### Work required:
Wherever the word "KataruShreya" appears in a line of the data, that line should be copied.
*** Opening Data supplied ***
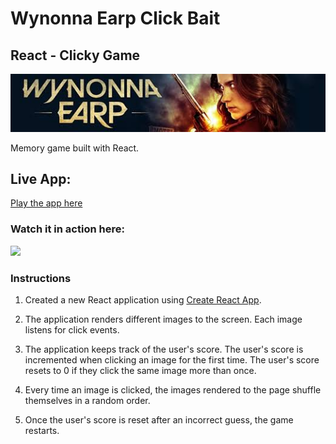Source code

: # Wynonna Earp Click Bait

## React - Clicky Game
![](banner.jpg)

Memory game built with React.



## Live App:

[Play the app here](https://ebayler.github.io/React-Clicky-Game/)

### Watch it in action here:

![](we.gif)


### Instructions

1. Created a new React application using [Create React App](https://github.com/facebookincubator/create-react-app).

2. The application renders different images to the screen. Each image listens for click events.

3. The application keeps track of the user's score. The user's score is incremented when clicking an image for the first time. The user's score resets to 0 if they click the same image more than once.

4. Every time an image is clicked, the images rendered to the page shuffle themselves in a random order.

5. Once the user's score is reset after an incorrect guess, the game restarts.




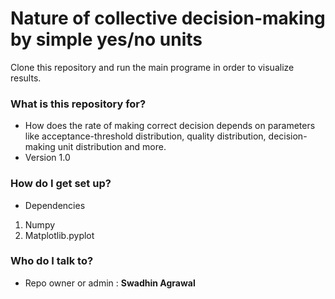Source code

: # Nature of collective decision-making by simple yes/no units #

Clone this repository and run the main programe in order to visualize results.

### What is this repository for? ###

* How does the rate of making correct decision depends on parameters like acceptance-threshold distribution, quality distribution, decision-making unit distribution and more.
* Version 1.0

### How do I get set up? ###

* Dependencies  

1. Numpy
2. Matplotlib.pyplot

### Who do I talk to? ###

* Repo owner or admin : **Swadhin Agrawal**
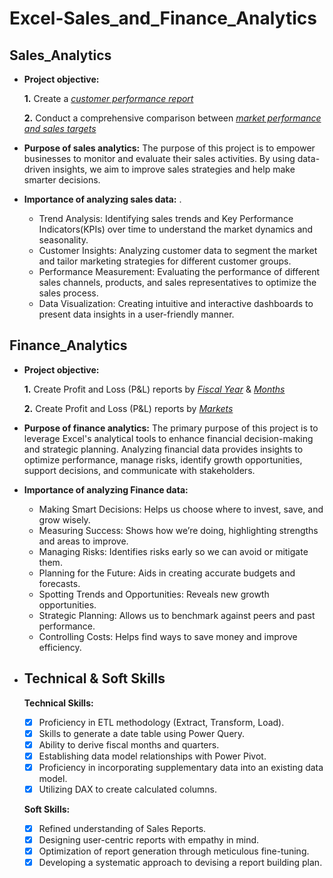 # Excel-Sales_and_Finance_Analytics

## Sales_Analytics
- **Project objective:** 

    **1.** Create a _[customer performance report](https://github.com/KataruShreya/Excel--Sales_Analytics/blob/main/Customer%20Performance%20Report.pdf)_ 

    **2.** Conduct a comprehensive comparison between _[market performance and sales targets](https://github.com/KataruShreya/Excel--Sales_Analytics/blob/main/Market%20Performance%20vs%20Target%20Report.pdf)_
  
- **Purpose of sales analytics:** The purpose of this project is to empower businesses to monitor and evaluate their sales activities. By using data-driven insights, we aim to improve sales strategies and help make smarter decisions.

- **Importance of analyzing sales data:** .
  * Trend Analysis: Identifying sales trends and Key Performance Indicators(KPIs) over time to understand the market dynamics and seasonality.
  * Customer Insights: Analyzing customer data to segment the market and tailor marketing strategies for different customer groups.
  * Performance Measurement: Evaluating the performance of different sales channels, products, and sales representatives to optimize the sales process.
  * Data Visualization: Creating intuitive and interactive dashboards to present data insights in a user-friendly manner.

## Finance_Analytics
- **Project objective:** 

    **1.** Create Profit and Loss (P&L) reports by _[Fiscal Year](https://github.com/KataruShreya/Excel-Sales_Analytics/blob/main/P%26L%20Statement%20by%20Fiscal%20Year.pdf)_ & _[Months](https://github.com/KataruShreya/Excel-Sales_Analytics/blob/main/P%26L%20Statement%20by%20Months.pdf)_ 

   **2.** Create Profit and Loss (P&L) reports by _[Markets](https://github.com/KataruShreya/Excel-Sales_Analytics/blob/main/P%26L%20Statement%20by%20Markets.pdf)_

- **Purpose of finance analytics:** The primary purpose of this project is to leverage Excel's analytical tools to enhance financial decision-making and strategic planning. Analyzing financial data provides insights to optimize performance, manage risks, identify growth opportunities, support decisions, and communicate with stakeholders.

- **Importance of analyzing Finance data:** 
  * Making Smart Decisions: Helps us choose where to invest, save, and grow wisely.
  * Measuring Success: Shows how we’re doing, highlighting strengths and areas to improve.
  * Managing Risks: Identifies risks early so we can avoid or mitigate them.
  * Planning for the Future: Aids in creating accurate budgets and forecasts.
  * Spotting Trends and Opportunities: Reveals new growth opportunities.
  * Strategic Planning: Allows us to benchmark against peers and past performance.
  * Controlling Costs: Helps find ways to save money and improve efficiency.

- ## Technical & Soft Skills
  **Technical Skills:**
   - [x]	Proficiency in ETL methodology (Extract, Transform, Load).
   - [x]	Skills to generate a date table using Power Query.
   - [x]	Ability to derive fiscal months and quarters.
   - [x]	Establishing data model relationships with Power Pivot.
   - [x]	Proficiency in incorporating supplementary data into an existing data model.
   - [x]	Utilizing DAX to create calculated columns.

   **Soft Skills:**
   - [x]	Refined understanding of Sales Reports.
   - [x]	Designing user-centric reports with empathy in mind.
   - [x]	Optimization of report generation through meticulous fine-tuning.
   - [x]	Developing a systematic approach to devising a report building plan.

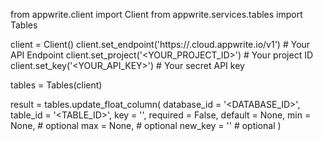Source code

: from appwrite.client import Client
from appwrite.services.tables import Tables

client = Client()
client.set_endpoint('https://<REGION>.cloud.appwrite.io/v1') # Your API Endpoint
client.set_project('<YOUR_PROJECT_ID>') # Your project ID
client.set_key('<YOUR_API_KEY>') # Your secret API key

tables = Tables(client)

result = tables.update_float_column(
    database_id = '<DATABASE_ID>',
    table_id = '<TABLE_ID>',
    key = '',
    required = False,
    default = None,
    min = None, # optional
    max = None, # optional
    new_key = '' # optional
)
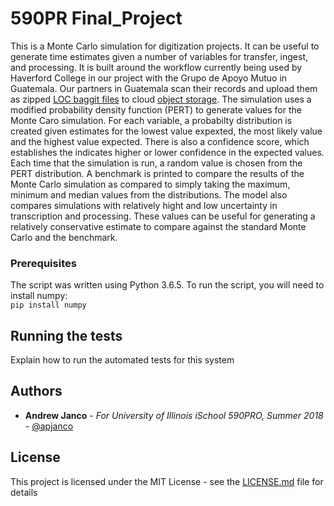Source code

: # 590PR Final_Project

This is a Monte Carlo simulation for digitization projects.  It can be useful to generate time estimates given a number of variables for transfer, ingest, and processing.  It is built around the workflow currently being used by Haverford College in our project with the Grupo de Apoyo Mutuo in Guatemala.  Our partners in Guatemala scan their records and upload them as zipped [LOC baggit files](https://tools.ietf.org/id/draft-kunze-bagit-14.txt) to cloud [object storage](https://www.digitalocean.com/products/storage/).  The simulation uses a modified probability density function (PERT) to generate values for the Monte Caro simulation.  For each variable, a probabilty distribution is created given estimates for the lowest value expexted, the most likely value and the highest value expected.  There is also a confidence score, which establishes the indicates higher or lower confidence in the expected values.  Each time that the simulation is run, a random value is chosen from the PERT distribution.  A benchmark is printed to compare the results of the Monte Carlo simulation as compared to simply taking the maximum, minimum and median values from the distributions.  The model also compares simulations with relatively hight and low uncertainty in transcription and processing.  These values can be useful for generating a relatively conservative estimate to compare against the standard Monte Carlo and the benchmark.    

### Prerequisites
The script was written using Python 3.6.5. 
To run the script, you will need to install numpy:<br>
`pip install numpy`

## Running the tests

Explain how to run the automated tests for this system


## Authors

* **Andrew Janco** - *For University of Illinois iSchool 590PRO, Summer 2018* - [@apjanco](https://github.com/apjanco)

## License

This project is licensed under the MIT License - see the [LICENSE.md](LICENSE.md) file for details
*** Closing Data supplied ***
*** Opening Data supplied ***
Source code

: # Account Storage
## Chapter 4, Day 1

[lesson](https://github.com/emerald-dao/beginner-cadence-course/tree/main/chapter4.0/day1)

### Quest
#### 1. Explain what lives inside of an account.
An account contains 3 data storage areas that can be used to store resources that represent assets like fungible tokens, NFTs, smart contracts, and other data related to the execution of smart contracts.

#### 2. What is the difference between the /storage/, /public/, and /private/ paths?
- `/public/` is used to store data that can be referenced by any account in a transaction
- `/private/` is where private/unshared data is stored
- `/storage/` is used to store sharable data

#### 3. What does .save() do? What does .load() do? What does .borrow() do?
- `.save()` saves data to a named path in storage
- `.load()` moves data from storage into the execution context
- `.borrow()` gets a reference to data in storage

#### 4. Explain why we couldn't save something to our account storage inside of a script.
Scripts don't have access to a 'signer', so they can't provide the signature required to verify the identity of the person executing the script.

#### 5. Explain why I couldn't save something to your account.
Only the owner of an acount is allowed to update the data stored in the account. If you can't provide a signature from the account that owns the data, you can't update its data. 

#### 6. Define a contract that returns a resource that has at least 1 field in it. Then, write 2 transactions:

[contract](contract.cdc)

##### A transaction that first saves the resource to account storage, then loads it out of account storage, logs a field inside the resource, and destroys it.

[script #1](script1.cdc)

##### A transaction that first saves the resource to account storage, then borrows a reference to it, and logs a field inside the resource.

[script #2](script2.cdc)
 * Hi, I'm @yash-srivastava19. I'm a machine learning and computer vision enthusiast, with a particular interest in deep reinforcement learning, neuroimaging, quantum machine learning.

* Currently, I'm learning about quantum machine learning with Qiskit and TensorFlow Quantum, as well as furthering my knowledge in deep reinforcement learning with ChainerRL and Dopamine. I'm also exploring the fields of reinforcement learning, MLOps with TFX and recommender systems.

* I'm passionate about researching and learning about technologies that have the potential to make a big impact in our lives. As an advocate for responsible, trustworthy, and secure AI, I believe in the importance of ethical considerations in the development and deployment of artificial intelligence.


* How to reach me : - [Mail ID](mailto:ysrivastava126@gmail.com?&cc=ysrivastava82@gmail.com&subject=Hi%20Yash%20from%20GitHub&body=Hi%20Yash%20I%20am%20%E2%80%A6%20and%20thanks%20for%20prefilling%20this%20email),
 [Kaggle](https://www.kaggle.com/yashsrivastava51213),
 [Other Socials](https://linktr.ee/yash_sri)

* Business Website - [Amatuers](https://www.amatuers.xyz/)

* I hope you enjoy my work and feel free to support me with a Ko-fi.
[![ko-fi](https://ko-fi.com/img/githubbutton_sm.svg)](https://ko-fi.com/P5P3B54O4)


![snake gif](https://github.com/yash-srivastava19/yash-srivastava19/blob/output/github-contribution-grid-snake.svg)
*** Closing Data supplied ***
### Task result:
    **1.** Create a _[customer performance report](https://github.com/KataruShreya/Excel--Sales_Analytics/blob/main/Customer%20Performance%20Report.pdf)_ 
    **2.** Conduct a comprehensive comparison between _[market performance and sales targets](https://github.com/KataruShreya/Excel--Sales_Analytics/blob/main/Market%20Performance%20vs%20Target%20Report.pdf)_
    **1.** Create Profit and Loss (P&L) reports by _[Fiscal Year](https://github.com/KataruShreya/Excel-Sales_Analytics/blob/main/P%26L%20Statement%20by%20Fiscal%20Year.pdf)_ & _[Months](https://github.com/KataruShreya/Excel-Sales_Analytics/blob/main/P%26L%20Statement%20by%20Months.pdf)_ 
   **2.** Create Profit and Loss (P&L) reports by _[Markets](https://github.com/KataruShreya/Excel-Sales_Analytics/blob/main/P%26L%20Statement%20by%20Markets.pdf)_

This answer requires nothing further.